I have a problem to solve. I need to create new columns from given key_words
list and sum their occurrence in data frame.
key_words = ['apple', 'animal', 'everyone']
input data frame:
id | description | xx |
---|---|---|
1 | Apple is a healthy fruit. Everyone should eat it. | .. |
2 | Lion is a denagerous animal. | .. |
3 | Everyone likes him. | .. |
what I want to get:
id | description | xx | apple | animal | everyone |
---|---|---|---|---|---|
1 | Apple is a healthy fruit.

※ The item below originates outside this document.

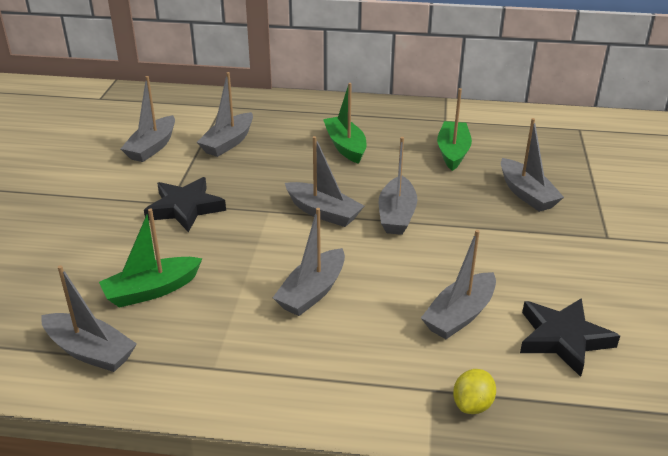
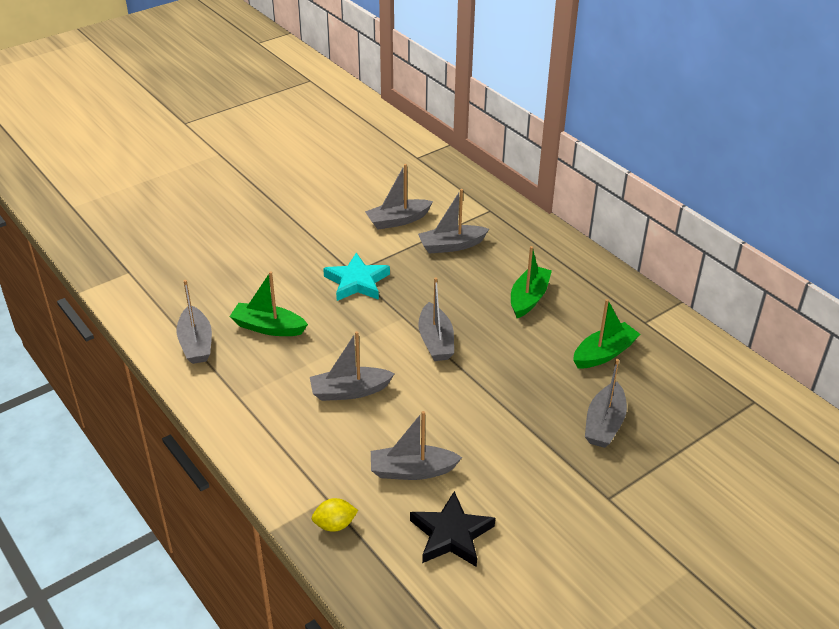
camera: 45 degrees right, 5 degrees up
(185, 208) = (357, 282): black star -> turquoise star
(397, 215) = (481, 376): grey boat -> none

Everyone should eat it. | .. | 1 | 0 | 1 |
2 | Lion is a dangerous animal. | .. | 0 | 1 | 0 |
3 | Everyone likes him. | .. | 0 | 0 | 1 |
any help much appreciated.
CodePudding user response:
This will work for you
key_words = ['apple', 'animal', 'everyone']
for key in key_words:
df[key] = df['description'].str.lower().str.count(key)
CodePudding user response:
keys = ['apple', 'animal', 'everyone']
df['apple'], df['animal'], df['everyone'] = (
zip(*list([len(re.findall(f'(?i){k}', r)) for k in keys] for r in df['description']))
)